Frank Baehr
Frank Baehr was the kind of young man that would make any parent proud. As a young boy, he decided that he would go to college, even though this was a time when many boys didn’t even finish high school. In order to make that dream happen, he started delivering papers for the Morning Star. This meant he had to wake up at 3:30 in the morning in order to get his route finished before school. Frank was scheduled to graduate from Rockford High School on June 17, 1913, and he had already secured a spot at the University Of Illinois College Of Engineering. He had always shown an exceptional ability in anything that involved mathematics. But Frank was not only very smart, he had a personality that drew people to him, and even at a young age, he realized that popularity brought with it a certain kind of responsibility. He took this to heart and joined the Temperance Guard and reaching the rank of Major in 1913. Frank traveled around giving presentations to young men about athletic themes and emphasized the “necessity of abstaining from liquor, tobacco, and cigarettes in order to do the best work, mental and physical.”

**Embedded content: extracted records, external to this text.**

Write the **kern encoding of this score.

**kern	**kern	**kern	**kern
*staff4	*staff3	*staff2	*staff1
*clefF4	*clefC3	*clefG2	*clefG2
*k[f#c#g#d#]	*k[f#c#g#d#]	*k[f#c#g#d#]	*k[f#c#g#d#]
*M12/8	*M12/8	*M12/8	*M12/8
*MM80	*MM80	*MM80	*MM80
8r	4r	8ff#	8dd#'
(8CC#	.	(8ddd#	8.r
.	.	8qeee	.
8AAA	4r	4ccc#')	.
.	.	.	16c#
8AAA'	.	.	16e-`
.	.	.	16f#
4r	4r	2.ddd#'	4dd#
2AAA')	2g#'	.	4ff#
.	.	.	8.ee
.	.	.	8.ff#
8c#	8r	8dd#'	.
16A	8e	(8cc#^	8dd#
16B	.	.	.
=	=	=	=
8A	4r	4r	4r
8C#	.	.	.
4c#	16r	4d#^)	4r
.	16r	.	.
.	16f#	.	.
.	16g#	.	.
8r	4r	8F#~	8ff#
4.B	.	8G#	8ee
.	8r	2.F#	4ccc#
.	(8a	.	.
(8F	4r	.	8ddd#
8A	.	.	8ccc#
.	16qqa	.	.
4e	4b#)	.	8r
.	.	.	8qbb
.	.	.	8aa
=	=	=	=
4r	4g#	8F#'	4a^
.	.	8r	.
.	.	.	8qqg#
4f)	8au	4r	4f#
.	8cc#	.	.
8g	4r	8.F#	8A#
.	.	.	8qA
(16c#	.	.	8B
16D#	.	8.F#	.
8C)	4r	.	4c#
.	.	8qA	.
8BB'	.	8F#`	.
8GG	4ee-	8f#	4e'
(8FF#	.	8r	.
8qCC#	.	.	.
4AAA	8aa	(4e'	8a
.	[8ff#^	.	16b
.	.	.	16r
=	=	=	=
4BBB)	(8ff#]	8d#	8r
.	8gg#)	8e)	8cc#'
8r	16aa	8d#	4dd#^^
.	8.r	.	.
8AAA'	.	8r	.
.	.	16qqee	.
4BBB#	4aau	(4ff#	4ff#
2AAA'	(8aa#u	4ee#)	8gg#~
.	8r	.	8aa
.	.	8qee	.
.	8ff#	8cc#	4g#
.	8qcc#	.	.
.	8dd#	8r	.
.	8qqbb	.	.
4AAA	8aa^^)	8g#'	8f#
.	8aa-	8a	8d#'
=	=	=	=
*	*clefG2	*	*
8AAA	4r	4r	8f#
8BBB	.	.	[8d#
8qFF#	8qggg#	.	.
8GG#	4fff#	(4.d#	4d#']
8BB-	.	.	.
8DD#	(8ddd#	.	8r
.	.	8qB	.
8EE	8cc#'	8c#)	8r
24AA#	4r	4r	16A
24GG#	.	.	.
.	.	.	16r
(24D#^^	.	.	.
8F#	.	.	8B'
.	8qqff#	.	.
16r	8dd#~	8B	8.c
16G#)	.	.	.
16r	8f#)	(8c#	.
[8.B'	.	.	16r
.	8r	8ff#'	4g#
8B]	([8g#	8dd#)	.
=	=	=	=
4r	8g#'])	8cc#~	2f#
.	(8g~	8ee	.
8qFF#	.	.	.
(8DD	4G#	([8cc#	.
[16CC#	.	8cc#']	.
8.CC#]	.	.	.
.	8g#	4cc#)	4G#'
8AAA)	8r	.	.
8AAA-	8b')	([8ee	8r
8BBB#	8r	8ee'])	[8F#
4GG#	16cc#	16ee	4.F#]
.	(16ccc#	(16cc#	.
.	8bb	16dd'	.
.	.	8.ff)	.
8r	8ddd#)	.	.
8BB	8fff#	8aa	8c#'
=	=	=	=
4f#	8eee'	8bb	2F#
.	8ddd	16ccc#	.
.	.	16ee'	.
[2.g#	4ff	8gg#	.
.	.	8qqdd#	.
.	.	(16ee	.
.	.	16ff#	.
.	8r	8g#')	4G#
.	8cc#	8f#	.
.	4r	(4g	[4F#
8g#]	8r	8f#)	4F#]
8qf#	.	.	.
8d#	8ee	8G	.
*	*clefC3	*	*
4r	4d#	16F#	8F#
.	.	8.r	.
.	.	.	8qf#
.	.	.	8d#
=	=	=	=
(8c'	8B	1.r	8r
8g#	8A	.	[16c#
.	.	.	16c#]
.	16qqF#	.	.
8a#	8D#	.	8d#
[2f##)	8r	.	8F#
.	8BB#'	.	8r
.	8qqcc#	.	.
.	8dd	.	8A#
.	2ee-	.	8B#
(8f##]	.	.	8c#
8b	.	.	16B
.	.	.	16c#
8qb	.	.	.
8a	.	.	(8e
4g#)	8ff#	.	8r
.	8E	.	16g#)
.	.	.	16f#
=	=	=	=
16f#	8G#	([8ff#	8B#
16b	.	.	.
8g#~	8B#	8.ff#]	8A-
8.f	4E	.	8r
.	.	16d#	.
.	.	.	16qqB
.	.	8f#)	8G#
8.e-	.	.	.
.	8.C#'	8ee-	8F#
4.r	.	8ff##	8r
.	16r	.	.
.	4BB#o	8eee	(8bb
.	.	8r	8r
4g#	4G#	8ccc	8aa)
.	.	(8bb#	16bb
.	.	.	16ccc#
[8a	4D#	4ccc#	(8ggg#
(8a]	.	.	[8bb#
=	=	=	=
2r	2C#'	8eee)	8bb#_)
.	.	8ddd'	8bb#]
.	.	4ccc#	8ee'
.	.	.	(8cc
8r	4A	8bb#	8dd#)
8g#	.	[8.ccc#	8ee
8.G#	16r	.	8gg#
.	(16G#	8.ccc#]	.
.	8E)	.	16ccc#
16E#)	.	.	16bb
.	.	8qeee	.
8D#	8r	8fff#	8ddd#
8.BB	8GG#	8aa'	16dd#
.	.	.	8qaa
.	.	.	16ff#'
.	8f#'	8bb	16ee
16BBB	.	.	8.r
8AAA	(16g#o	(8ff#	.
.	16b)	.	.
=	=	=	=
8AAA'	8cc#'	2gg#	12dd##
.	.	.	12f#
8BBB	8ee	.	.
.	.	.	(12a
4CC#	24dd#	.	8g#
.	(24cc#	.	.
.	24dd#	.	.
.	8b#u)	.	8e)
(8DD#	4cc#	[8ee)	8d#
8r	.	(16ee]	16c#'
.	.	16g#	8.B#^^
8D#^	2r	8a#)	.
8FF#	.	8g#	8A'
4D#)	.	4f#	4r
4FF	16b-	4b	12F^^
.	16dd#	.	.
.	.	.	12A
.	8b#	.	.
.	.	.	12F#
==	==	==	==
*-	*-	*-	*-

Frank was born in Mt. Morris and moved to Rockford with his family when he was four years old. They lived in a house on Greenwood Avenue. Everyone who knew him talked of the loving devotion he showed his family, especially his grandmother.
May 31, 1913 was hot and sunny, without a cloud in the sky; a great day to be on the river. Frank was with a group of his friends canoeing down the river. They were in two canoes, Frank and his best friend Stanley in one and the other young men in the second. They had spent the whole day cruising up and down the river. They reached a point on the river down from the dam and the other boys paddled their canoe to the east side. As they maneuvered it out of the water one of the boy was watching Frank and Stanley as they tried to land their craft. He saw Frank and Stanley attempt to come in from the same angle as the previous canoe and then in horror, watched as suddenly the canoe tipped and flung the two young men into the river.
Frank and Stanley managed to hold onto the sides of the canoe and floated about 150 feet. Frank saw a nearby stone wall and thought he could wade to it so he let go of the boat and started towards it. The water came to about his shoulders and was running very swiftly but it appeared that Frank would make it. He was half way across when he stopped and turned back toward Stanley. The boys on the bank were yelling encouraging things to Frank and they were not sure what he was thinking but they speculated that he remembered that his best friend could not swim. Frank had just started to wade back toward the boat when, without any warning, he slipped under the water and didn’t return to the surface.
Everyone who witnessed this event must have been terrified but none more than Stanley Storey, Frank’s best friend. One could only imagine his feelings as he clung to the side of the canoe and watched helplessly as his friend disappeared beneath the water.
Stanley probably believed he was about to share the same fate as Frank, but he was pulled to safety by the friends in the first canoe. Another friend plunged into the river, hysterically screaming Frank’s name until some passerby grabbed him and restrained him.
Frank’s parents received the tragic news in the worst way imaginable, with a telephone call. Authorities searched for days to find Frank’s body and had just called off the search when a pearl buyer, E.J. Peacock recovered Frank on an island about 4 miles south of Rockford.
This poor family must have felt cursed when Frank’s beloved grandmother, weakened by her grief at the loss of her grandson, collapsed at his funeral and succumbed to pneumonia within days. The family buried her beside Frank in Cedar Bluff Cemetery.
C.P. Briggs was the principal of Rockford High School at the time of Frank’s death. He was asked by the family to speak at Frank’s funeral. He spoke these moving words:
“His young life was well lived and although his going has bowed all in grief, there is some consolation in the thought that what he done, he done well and the memory of his splendid young manhood and accomplishments will leave an impression on school life and this community that years will not efface.”